Twelver Shi'ite mosque in Baghdad, Iraq

The Buratha Mosque (جامع براثا) is a Twelver Shi'ite mosque, located in the Karkh district of Baghdad, Iraq. It is an important holy site for Twelver Shi'ites. The mosque was allegedly built in the 7th century over an old Nestorian Christian monastery, and it is now located at least 5 km from the Al-Kadhimiya Mosque.

== History ==
Local tradition ascribes the construction of the mosque to be in the 7th century. The traditional account states that the mosque was formerly a monastery for the Nestorian Christians, managed by a monk named Hebar. When Hebar met with Ali ibn Abi Talib, he accepted Islam and converted the monastery into an Islamic place of worship. The mosque in that form existed until the 10th century, when the Abbasid Caliph Al-Radi ordered the demolition of the mosque as an attack against the Shi'ite communities. After the mosque was demolished, locals complained of the matter to the governor of Baghdad, whom rebuilt the mosque and inscribed the name of the Caliph Al-Radi there to prevent it from being demolished.

=== Modern history ===
Renovations to the mosque happened in the years 1659 and 1933. In 1955, the mosque was completely rebuilt with local efforts, and two new minarets were introduced to the structure.

==== 2006 bombing ====

In 2006, three suicide bombers, two out of three disguised as women, detonated themselves in the mosque compound, leaving 85 dead and 160 wounded. The attack was also a targeted attack against the Iraqi politician Jalaluddin al-Saghir, who was present in the mosque at the time as its main preacher. However, Saghir was not harmed by the attacks.

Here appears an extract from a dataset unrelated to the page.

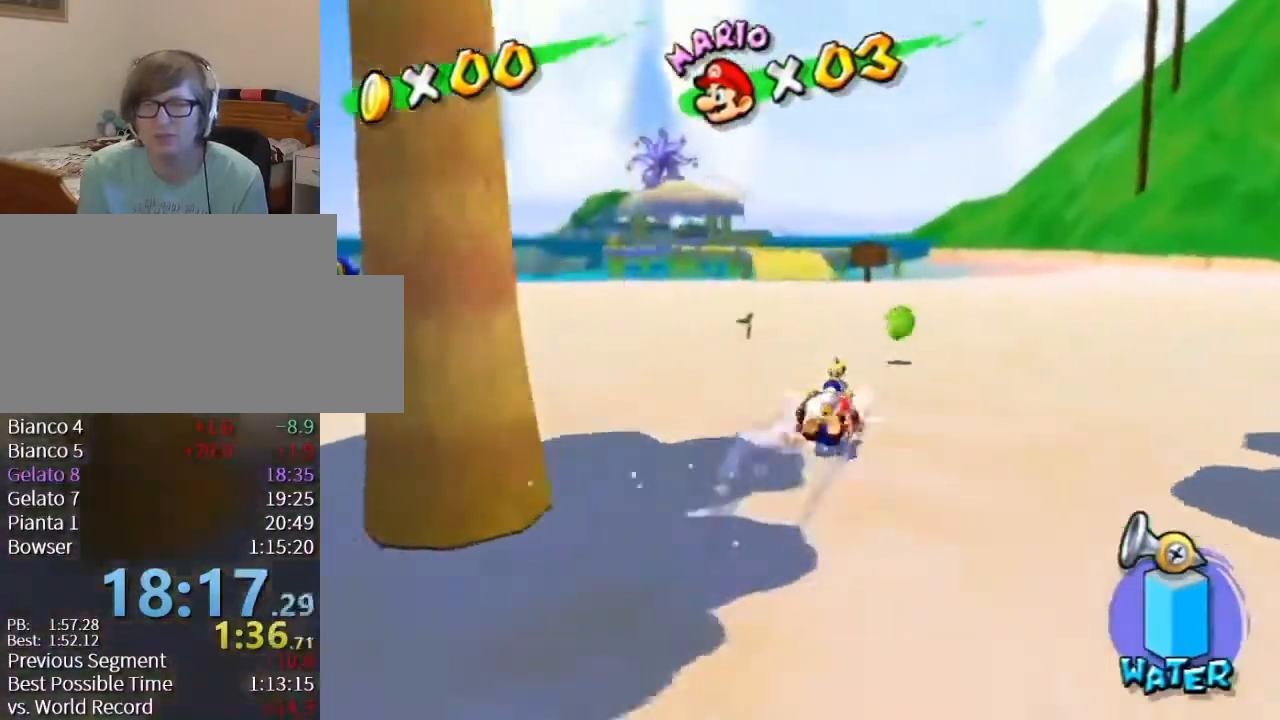
{"buttons": ["B"], "left_stick": "up-right", "right_stick": "center", "events": [[167, "A", "down"], [267, "A", "up"], [400, "B", "down"], [467, "B", "up"], [500, "B", "down"]]}
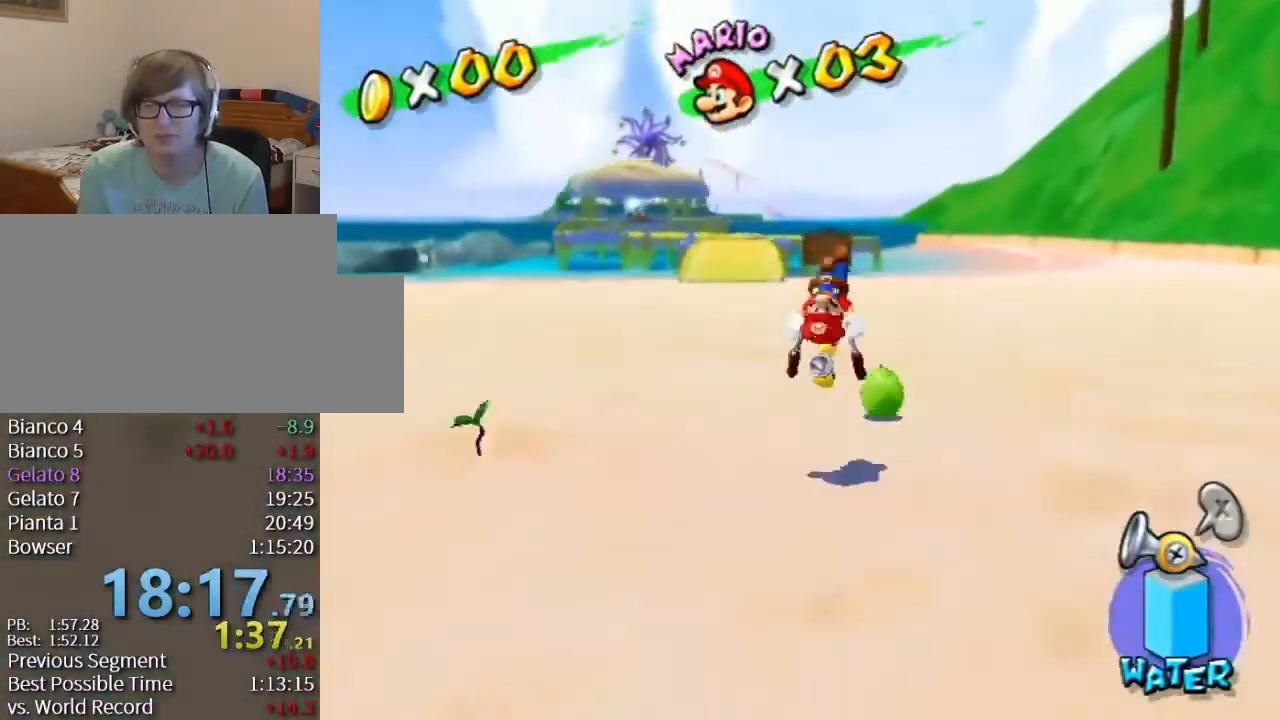
{"buttons": [], "left_stick": "up", "right_stick": "center", "events": [[100, "B", "up"], [133, "B", "down"], [167, "left_stick", "up"], [233, "B", "up"], [400, "right_stick", "right"], [467, "right_stick", "center"]]}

== Religious significance ==
The Buratha Mosque is a significant holy place for Twelver Shi'ites due to its association with Ali ibn Abi Talib. It is narrated in Shi'ite holy books that Ali rested here after a fight with the Khawarij. Another miraculous event reported by the Shi'ites is that Ali struck a stone in the floor of the mosque, which revealed a fresh spring.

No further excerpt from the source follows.